Any money you put into paying down credit card debt is money you’re no longer paying that crippling interest on.
Which means paying down credit card debt is essentially a guaranteed 27% (or whatever) return on investment.
There is nothing on the stock market remotely close to that. There’s nothing worth investing in while you have credit card debt.
There might be more important priorities in your life, like a car to get to work, or medicine you need to live.
But if you’re even thinking about investing before paying your credit card bills, you’re doing it wrong.
401k/IRA
The tax advantages of a 401k/IRA are enormous.
And if your employer has a match, that’s an instant 50% or 100% return on your investment.
Plus it’s extremely important to prepare for retirement, especially when you’re young and not thinking about it.
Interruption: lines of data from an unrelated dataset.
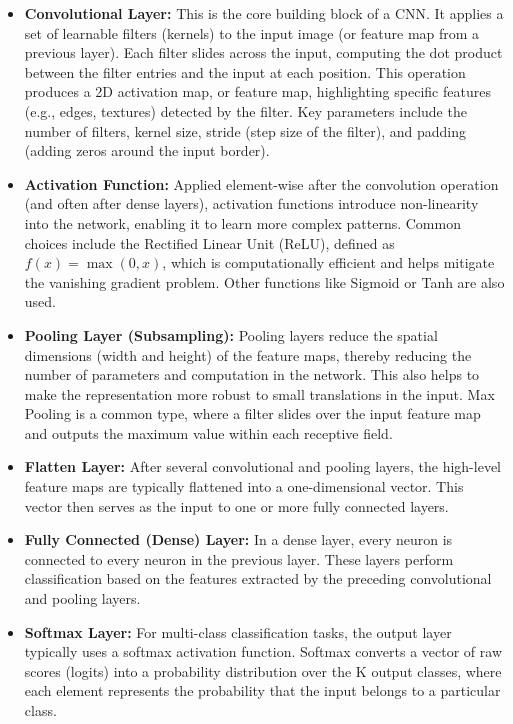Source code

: \documentclass[conference]{IEEEtran}
\begin{document}
\begin{itemize}
    \item \textbf{Convolutional Layer:} This is the core building block of a CNN. It applies a set of learnable filters (kernels) to the input image (or feature map from a previous layer). Each filter slides across the input, computing the dot product between the filter entries and the input at each position. This operation produces a 2D activation map, or feature map, highlighting specific features (e.g., edges, textures) detected by the filter. Key parameters include the number of filters, kernel size, stride (step size of the filter), and padding (adding zeros around the input border).

    \item \textbf{Activation Function:} Applied element-wise after the convolution operation (and often after dense layers), activation functions introduce non-linearity into the network, enabling it to learn more complex patterns. Common choices include the Rectified Linear Unit (ReLU), defined as $f(x) = \max(0, x)$, which is computationally efficient and helps mitigate the vanishing gradient problem. Other functions like Sigmoid or Tanh are also used.

    \item \textbf{Pooling Layer (Subsampling):} Pooling layers reduce the spatial dimensions (width and height) of the feature maps, thereby reducing the number of parameters and computation in the network. This also helps to make the representation more robust to small translations in the input. Max Pooling is a common type, where a filter slides over the input feature map and outputs the maximum value within each receptive field.

    \item \textbf{Flatten Layer:} After several convolutional and pooling layers, the high-level feature maps are typically flattened into a one-dimensional vector. This vector then serves as the input to one or more fully connected layers.

    \item \textbf{Fully Connected (Dense) Layer:} In a dense layer, every neuron is connected to every neuron in the previous layer. These layers perform classification based on the features extracted by the preceding convolutional and pooling layers.

    \item \textbf{Softmax Layer:} For multi-class classification tasks, the output layer typically uses a softmax activation function. Softmax converts a vector of raw scores (logits) into a probability distribution over the K output classes, where each element represents the probability that the input belongs to a particular class.
\end{itemize}
\end{document}
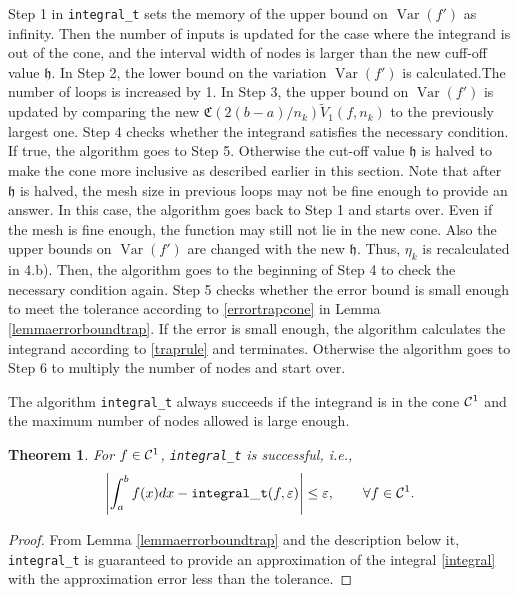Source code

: \documentclass{iitthesis}
\DeclareMathOperator{\Var}{Var}
\newtheorem{theorem}{Theorem}
\theoremstyle{definition}
\theoremstyle{remark}
\begin{document}
Step 1 in {\tt integral\_t} sets the memory of the upper bound on $\Var(f')$ as infinity. Then the number of inputs is updated for the case where the integrand is out of the cone, and the interval width of nodes is larger than the new cuff-off value $\mathfrak{h}$. In Step 2, the lower bound on the variation $\Var(f')$ is calculated.The number of loops is increased by 1. In Step 3, the upper bound on $\Var(f')$ is updated by comparing the new $\mathfrak{C}(2(b-a)/n_{k})\widetilde{V}_1(f,n_k)$ to the previously largest one. Step 4 checks whether the integrand satisfies the necessary condition. If true, the algorithm goes to Step 5. Otherwise the cut-off value $\mathfrak{h}$ is halved to make the cone more inclusive as described earlier in this section. Note that after $\mathfrak{h}$ is halved, the mesh size in previous loops may not be fine enough to provide an answer. In this case, the algorithm goes back to Step 1 and starts over. Even if the mesh is fine enough, the function may still not lie in the new cone. Also the upper bounds on $\Var(f')$ are changed with the new $\mathfrak{h}$. Thus, $\eta_{k}$ is recalculated in 4.b). Then, the algorithm goes to the beginning of Step 4 to check the necessary condition again. Step 5 checks whether the error bound is small enough to meet the tolerance according to \eqref{errortrapcone} in Lemma \ref{lemmaerrorboundtrap}. If the error is small enough, the algorithm calculates the integrand according to \eqref{traprule} and terminates. Otherwise the algorithm goes to Step 6 to multiply the number of nodes and start over.

The algorithm {\tt integral\_t} always succeeds if the integrand is in the cone $\cc^1$ and the maximum number of nodes allowed is large enough.
\begin{theorem}\label{thmTrap}
    For $f \in \cc^1$, {\tt integral\_t} is successful, i.e.,
    \begin{equation*}
      \left|\int_{a}^{b}f(x)dx-{\tt integral\_t}(f,\varepsilon)\right|\le\varepsilon, \qquad \forall f\in \cc^1.
    \end{equation*}
\end{theorem}
\begin{proof}
  From Lemma \ref{lemmaerrorboundtrap} and the description below it, {\tt integral\_t} is guaranteed to provide an approximation of the integral \eqref{integral} with the approximation error less than the tolerance.
\end{proof}
\end{document}
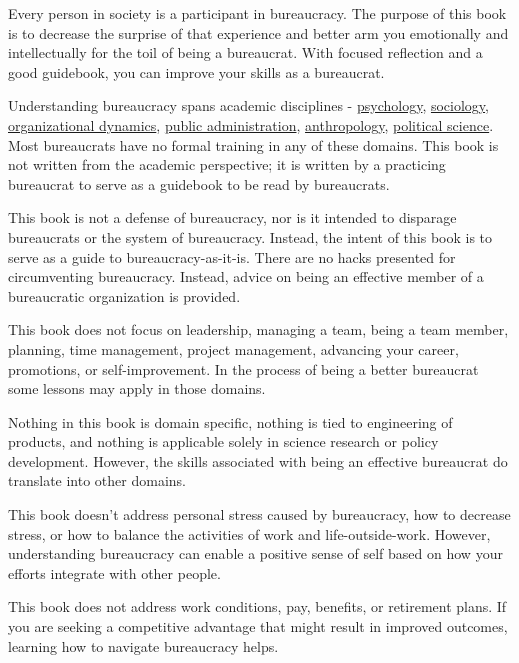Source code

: Every person in society is a participant in bureaucracy. The purpose of this book is to decrease the surprise of that experience and better arm you emotionally and intellectually for the toil of being a bureaucrat. With focused reflection and a good guidebook, you can improve your skills as a bureaucrat. 

Understanding bureaucracy spans academic disciplines - \href{https://en.wikipedia.org/wiki/Psychology}{psychology}, \href{https://en.wikipedia.org/wiki/Sociology}{sociology}, \href{https://en.wikipedia.org/wiki/Organizational_behavior}{organizational dynamics}, \href{https://en.wikipedia.org/wiki/Public_administration}{public administration}, \href{https://en.wikipedia.org/wiki/Anthropology}{anthropology}, \href{https://en.wikipedia.org/wiki/Political_science}{political science}. Most bureaucrats have no formal training in any of these domains. This book is not written from the academic perspective; it is written by a practicing bureaucrat to serve as a guidebook to be read by bureaucrats. 

This book is not a defense of bureaucracy, nor is it intended to disparage bureaucrats or the system of bureaucracy. Instead, the intent of this book is to serve as a guide to bureaucracy-as-it-is. There are no hacks presented for circumventing bureaucracy. Instead, advice on being an effective member of a bureaucratic organization is provided.

This book does not focus on leadership, managing a team, being a team member, planning, time management, project management, advancing your career, promotions, or self-improvement. In the process of being a better bureaucrat some lessons may apply in those domains.


Nothing in this book is domain specific, nothing is tied to engineering of products, and nothing is applicable solely in science research or policy development. However, the skills associated with being an effective bureaucrat do translate into other domains.

This book doesn't address personal stress caused by bureaucracy, how to decrease stress, or how to balance the activities of work and life-outside-work.   However, understanding bureaucracy can enable a positive sense of self based on how your efforts integrate with other people. 

This book does not address work conditions, pay, benefits, or retirement plans. If you are seeking a competitive advantage that might result in improved outcomes, learning how to navigate bureaucracy helps.


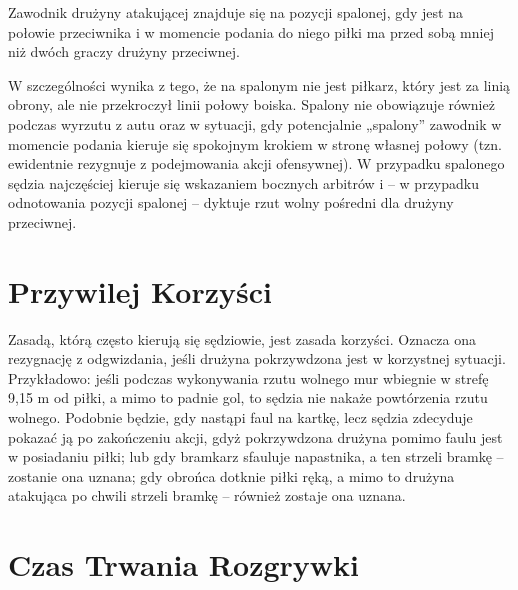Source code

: \documentclass[14pt,oneside,a4paper]{book}
\theoremstyle{break}
\begin{document}
Zawodnik drużyny atakującej znajduje się na pozycji spalonej, gdy jest na połowie przeciwnika i w momencie podania do niego piłki ma przed sobą mniej niż dwóch graczy drużyny przeciwnej.
 
W szczególności wynika z tego, że na spalonym nie jest piłkarz, który jest za linią obrony, ale nie przekroczył linii połowy boiska. Spalony nie obowiązuje również podczas wyrzutu z autu oraz w sytuacji, gdy potencjalnie „spalony” zawodnik w momencie podania kieruje się spokojnym krokiem w stronę własnej połowy (tzn. ewidentnie rezygnuje z podejmowania akcji ofensywnej). W przypadku spalonego sędzia najczęściej kieruje się wskazaniem bocznych arbitrów i – w przypadku odnotowania pozycji spalonej – dyktuje rzut wolny pośredni dla drużyny przeciwnej.

\section {Przywilej Korzyści}

Zasadą, którą często kierują się sędziowie, jest zasada korzyści. Oznacza ona rezygnację z odgwizdania, jeśli drużyna pokrzywdzona jest w korzystnej sytuacji. Przykładowo: jeśli podczas wykonywania rzutu wolnego mur wbiegnie w strefę 9,15 m od piłki, a mimo to padnie gol, to sędzia nie nakaże powtórzenia rzutu wolnego. Podobnie będzie, gdy nastąpi faul na kartkę, lecz sędzia zdecyduje pokazać ją po zakończeniu akcji, gdyż pokrzywdzona drużyna pomimo faulu jest w posiadaniu piłki; lub gdy bramkarz sfauluje napastnika, a ten strzeli bramkę – zostanie ona uznana; gdy obrońca dotknie piłki ręką, a mimo to drużyna atakująca po chwili strzeli bramkę – również zostaje ona uznana.

\section {Czas Trwania Rozgrywki}
\end{document}
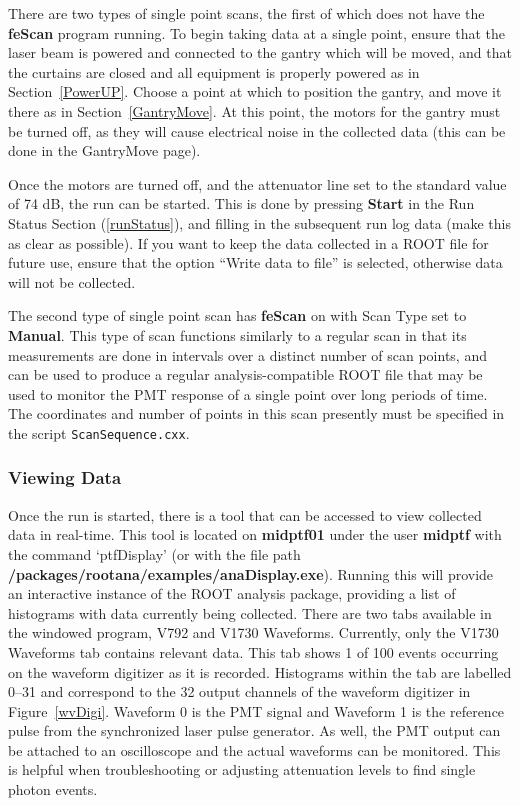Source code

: \documentclass[twoside,letterpaper]{refart}
\begin{document}
There are two types of single point scans, the first of which does not have the \textbf{feScan} program running. To begin taking data at a single point, ensure that the laser beam is powered and connected to the gantry which will be moved, and that the curtains are closed and all equipment is properly powered as in Section~\ref{PowerUP}. Choose a point at which to position the gantry, and move it there as in Section~\ref{GantryMove}. At this point, the motors for the gantry must be turned off, as they will cause electrical noise in the collected data (this can be done in the GantryMove page).

Once the motors are turned off, and the attenuator line set to the standard value of 74 dB, the run can be started. This is done by pressing \textbf{Start} in the Run Status Section (\ref{runStatus}), and filling in the subsequent run log data (make this as clear as possible). If you want to keep the data collected in a ROOT file for future use, ensure that the option ``Write data to file'' is selected, otherwise data will not be collected.

The second type of single point scan has \textbf{feScan} on with Scan Type set to \textbf{Manual}. This type of scan functions similarly to a regular scan in that its measurements are done in intervals over a distinct number of scan points, and can be used to produce a regular analysis-compatible ROOT file that may be used to monitor the PMT response of a single point over long periods of time. The coordinates and number of points in this scan presently must be specified in the script \texttt{ScanSequence.cxx}.

\subsubsection{Viewing Data}

Once the run is started, there is a tool that can be accessed to view collected data in real-time. This tool is located on \textbf{midptf01} under the user \textbf{midptf} with the command `ptfDisplay' (or with the file path \textbf{/packages/rootana/examples/anaDisplay.exe}). Running this will provide an interactive instance of the ROOT analysis package, providing a list of histograms with data currently being collected.
There are two tabs available in the windowed program, V792 and V1730 Waveforms. Currently, only the V1730 Waveforms tab contains relevant data. This tab shows 1 of 100 events occurring on the waveform digitizer as it is recorded. Histograms within the tab are labelled 0--31 and correspond to the 32 output channels of the waveform digitizer in Figure~\ref{wvDigi}. Waveform 0 is the PMT signal and Waveform 1 is the reference pulse from the synchronized laser pulse generator. As well, the PMT output can be attached to an oscilloscope and the actual waveforms can be monitored. This is helpful when troubleshooting or adjusting attenuation levels to find single photon events.
\end{document}
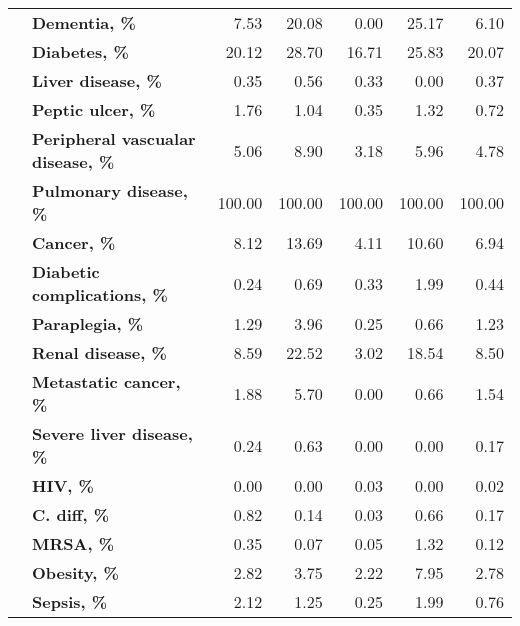 \begin{tabular}{llrrrrr}
               & \textbf{Dementia, \%} &    7.53 &   20.08 &    0.00 &   25.17 &              6.10 \\
               & \textbf{Diabetes, \%} &   20.12 &   28.70 &   16.71 &   25.83 &             20.07 \\
               & \textbf{Liver disease, \%} &    0.35 &    0.56 &    0.33 &    0.00 &              0.37 \\
               & \textbf{Peptic ulcer, \%} &    1.76 &    1.04 &    0.35 &    1.32 &              0.72 \\
               & \textbf{Peripheral vascualar disease, \%} &    5.06 &    8.90 &    3.18 &    5.96 &              4.78 \\
               & \textbf{Pulmonary disease, \%} &  100.00 &  100.00 &  100.00 &  100.00 &            100.00 \\
               & \textbf{Cancer, \%} &    8.12 &   13.69 &    4.11 &   10.60 &              6.94 \\
               & \textbf{Diabetic complications, \%} &    0.24 &    0.69 &    0.33 &    1.99 &              0.44 \\
               & \textbf{Paraplegia, \%} &    1.29 &    3.96 &    0.25 &    0.66 &              1.23 \\
               & \textbf{Renal disease, \%} &    8.59 &   22.52 &    3.02 &   18.54 &              8.50 \\
               & \textbf{Metastatic cancer, \%} &    1.88 &    5.70 &    0.00 &    0.66 &              1.54 \\
               & \textbf{Severe liver disease, \%} &    0.24 &    0.63 &    0.00 &    0.00 &              0.17 \\
               & \textbf{HIV, \%} &    0.00 &    0.00 &    0.03 &    0.00 &              0.02 \\
               & \textbf{C. diff, \%} &    0.82 &    0.14 &    0.03 &    0.66 &              0.17 \\
               & \textbf{MRSA, \%} &    0.35 &    0.07 &    0.05 &    1.32 &              0.12 \\
               & \textbf{Obesity, \%} &    2.82 &    3.75 &    2.22 &    7.95 &              2.78 \\
               & \textbf{Sepsis, \%} &    2.12 &    1.25 &    0.25 &    1.99 &              0.76 \\
\bottomrule
\end{tabular}
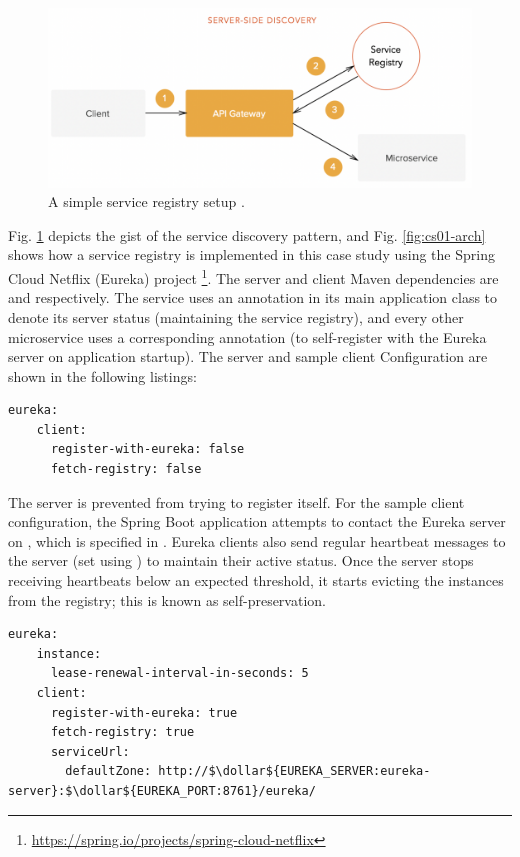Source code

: \begin{figure}[H]
  \centering
  \includegraphics[width=0.7\linewidth]{./assets/images/case-studies/server-side-discovery.png}
  \caption{A simple service registry setup \cite{peyrott15}.}
  \label{fig:server-side-discovery}
\end{figure}

Fig. \ref{fig:server-side-discovery} depicts the gist of the service discovery pattern, and Fig. \ref{fig:cs01-arch} shows how a service registry is implemented in this case study using the Spring Cloud Netflix (Eureka) project \footnote{\url{https://spring.io/projects/spring-cloud-netflix}}. The server and client Maven dependencies are  and  respectively. The  service uses an  annotation in its main application class to denote its server status (maintaining the service registry), and every other microservice uses a corresponding  annotation (to self-register with the Eureka server on application startup). The server and sample client Configuration are shown in the following listings:

\begin{lstlisting}[caption=Snippet from Eureka server's application properties]
  eureka:
    client:
      register-with-eureka: false
      fetch-registry: false
\end{lstlisting}

The server is prevented from trying to register itself. For the sample client configuration, the Spring Boot application attempts to contact the Eureka server on , which is specified in . Eureka clients also send regular heartbeat messages to the server (set using ) to maintain their active status. Once the server stops receiving heartbeats below an expected threshold, it starts evicting the instances from the registry; this is known as self-preservation.

\begin{lstlisting}[caption=Snippet from a Eureka client's application properties]
  eureka:
    instance:
      lease-renewal-interval-in-seconds: 5
    client:
      register-with-eureka: true
      fetch-registry: true
      serviceUrl:
        defaultZone: http://$\dollar${EUREKA_SERVER:eureka-server}:$\dollar${EUREKA_PORT:8761}/eureka/
\end{lstlisting}

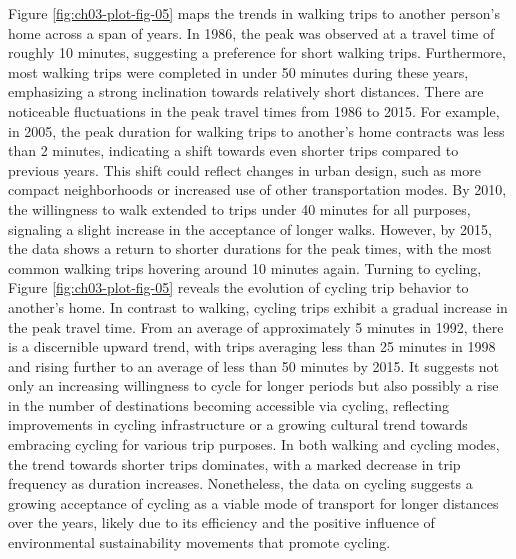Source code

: \documentclass[
11pt, %
oneside, %
english, %
singlespacing, %
]{macthesis} %
\begin{document}
Figure \ref{fig:ch03-plot-fig-05} maps the trends in walking trips to another person's home across a span of years. In 1986, the peak was observed at a travel time of roughly 10 minutes, suggesting a preference for short walking trips. Furthermore, most walking trips were completed in under 50 minutes during these years, emphasizing a strong inclination towards relatively short distances.
There are noticeable fluctuations in the peak travel times from 1986 to 2015. For example, in 2005, the peak duration for walking trips to another's home contracts was less than 2 minutes, indicating a shift towards even shorter trips compared to previous years. This shift could reflect changes in urban design, such as more compact neighborhoods or increased use of other transportation modes. By 2010, the willingness to walk extended to trips under 40 minutes for all purposes, signaling a slight increase in the acceptance of longer walks. However, by 2015, the data shows a return to shorter durations for the peak times, with the most common walking trips hovering around 10 minutes again. Turning to cycling, Figure \ref{fig:ch03-plot-fig-05} reveals the evolution of cycling trip behavior to another's home. In contrast to walking, cycling trips exhibit a gradual increase in the peak travel time. From an average of approximately 5 minutes in 1992, there is a discernible upward trend, with trips averaging less than 25 minutes in 1998 and rising further to an average of less than 50 minutes by 2015. It suggests not only an increasing willingness to cycle for longer periods but also possibly a rise in the number of destinations becoming accessible via cycling, reflecting improvements in cycling infrastructure or a growing cultural trend towards embracing cycling for various trip purposes. In both walking and cycling modes, the trend towards shorter trips dominates, with a marked decrease in trip frequency as duration increases. Nonetheless, the data on cycling suggests a growing acceptance of cycling as a viable mode of transport for longer distances over the years, likely due to its efficiency and the positive influence of environmental sustainability movements that promote cycling.
\end{document}
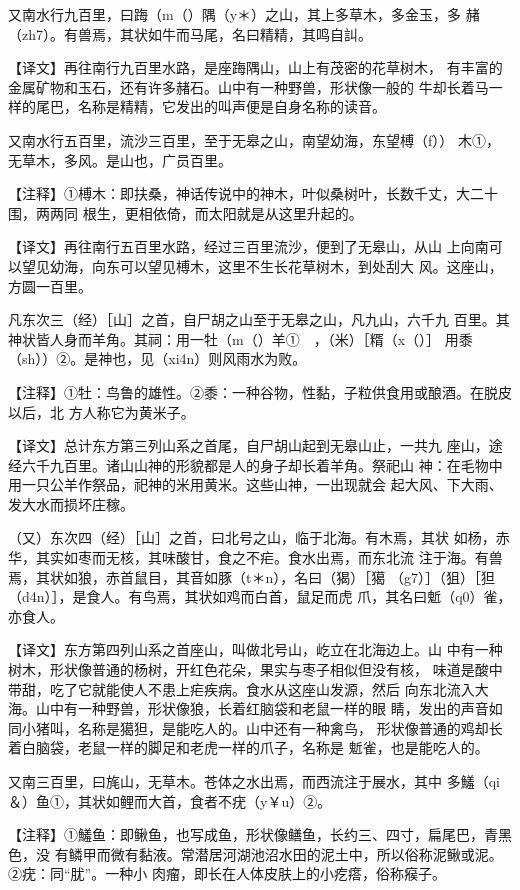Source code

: \documentclass[a4paper,12pt,UTF8,twoside]{ctexbook}
\begin{document}
又南水行九百里，曰踇（m（）隅（y＊）之山，其上多草木，多金玉，多 赭（zh7）。有兽焉，其状如牛而马尾，名曰精精，其鸣自訆。

【译文】再往南行九百里水路，是座踇隅山，山上有茂密的花草树木， 有丰富的金属矿物和玉石，还有许多赭石。山中有一种野兽，形状像一般的 牛却长着马一样的尾巴，名称是精精，它发出的叫声便是自身名称的读音。

又南水行五百里，流沙三百里，至于无皋之山，南望幼海，东望榑（f）） 木①，无草木，多风。是山也，广员百里。

【注释】①榑木：即扶桑，神话传说中的神木，叶似桑树叶，长数千丈，大二十围，两两同 根生，更相依倚，而太阳就是从这里升起的。

【译文】再往南行五百里水路，经过三百里流沙，便到了无皋山，从山 上向南可以望见幼海，向东可以望见榑木，这里不生长花草树木，到处刮大 风。这座山，方圆一百里。

凡东次三（经）［山］之首，自尸胡之山至于无皋之山，凡九山，六千九 百里。其神状皆人身而羊角。其祠：用一牡（m（）羊①　，（米）［糈（x（）］ 用黍（sh））②。是神也，见（xi4n）则风雨水为败。

【注释】①牡：鸟鲁的雄性。②黍：一种谷物，性黏，子粒供食用或酿酒。在脱皮以后，北 方人称它为黄米子。

【译文】总计东方第三列山系之首尾，自尸胡山起到无皋山止，一共九 座山，途经六千九百里。诸山山神的形貌都是人的身子却长着羊角。祭祀山 神：在毛物中用一只公羊作祭品，祀神的米用黄米。这些山神，一出现就会 起大风、下大雨、发大水而损坏庄稼。

（又）东次四（经）［山］之首，曰北号之山，临于北海。有木焉，其状 如杨，赤华，其实如枣而无核，其味酸甘，食之不疟。食水出焉，而东北流 注于海。有兽焉，其状如狼，赤首鼠目，其音如豚（t＊n），名曰（猲）［獦 （g7）］（狙）［狚（d4n）］，是食人。有鸟焉，其状如鸡而白首，鼠足而虎 爪，其名曰鬿（q0）雀，亦食人。

【译文】东方第四列山系之首座山，叫做北号山，屹立在北海边上。山 中有一种树木，形状像普通的杨树，开红色花朵，果实与枣子相似但没有核， 味道是酸中带甜，吃了它就能使人不患上疟疾病。食水从这座山发源，然后 向东北流入大海。山中有一种野兽，形状像狼，长着红脑袋和老鼠一样的眼 睛，发出的声音如同小猪叫，名称是獦狚，是能吃人的。山中还有一种禽鸟， 形状像普通的鸡却长着白脑袋，老鼠一样的脚足和老虎一样的爪子，名称是 鬿雀，也是能吃人的。

又南三百里，曰旄山，无草木。苍体之水出焉，而西流注于展水，其中 多鱃（qi＆）鱼①，其状如鲤而大首，食者不疣（y￥u）②。

【注释】①鱃鱼：即鳅鱼，也写成鱼，形状像鳝鱼，长约三、四寸，扁尾巴，青黑色，没 有鳞甲而微有黏液。常潜居河湖池沼水田的泥土中，所以俗称泥鳅或泥。②疣：同“肬”。一种小 肉瘤，即长在人体皮肤上的小疙瘩，俗称瘊子。
\end{document}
That’s when your money has the biggest impact.
But you’ve heard all this before. I won’t go on explaining what you already know.
Incredibly simple investing
So that’s it. Once again, the one sentence you need to know about investing is:
Once you’ve paid off all your credit card debt, invest as much as you can in your 401k, and park your money in an index fund without paying any attention to the market.
That’s it.
Anything more complicated than that will give you worse results.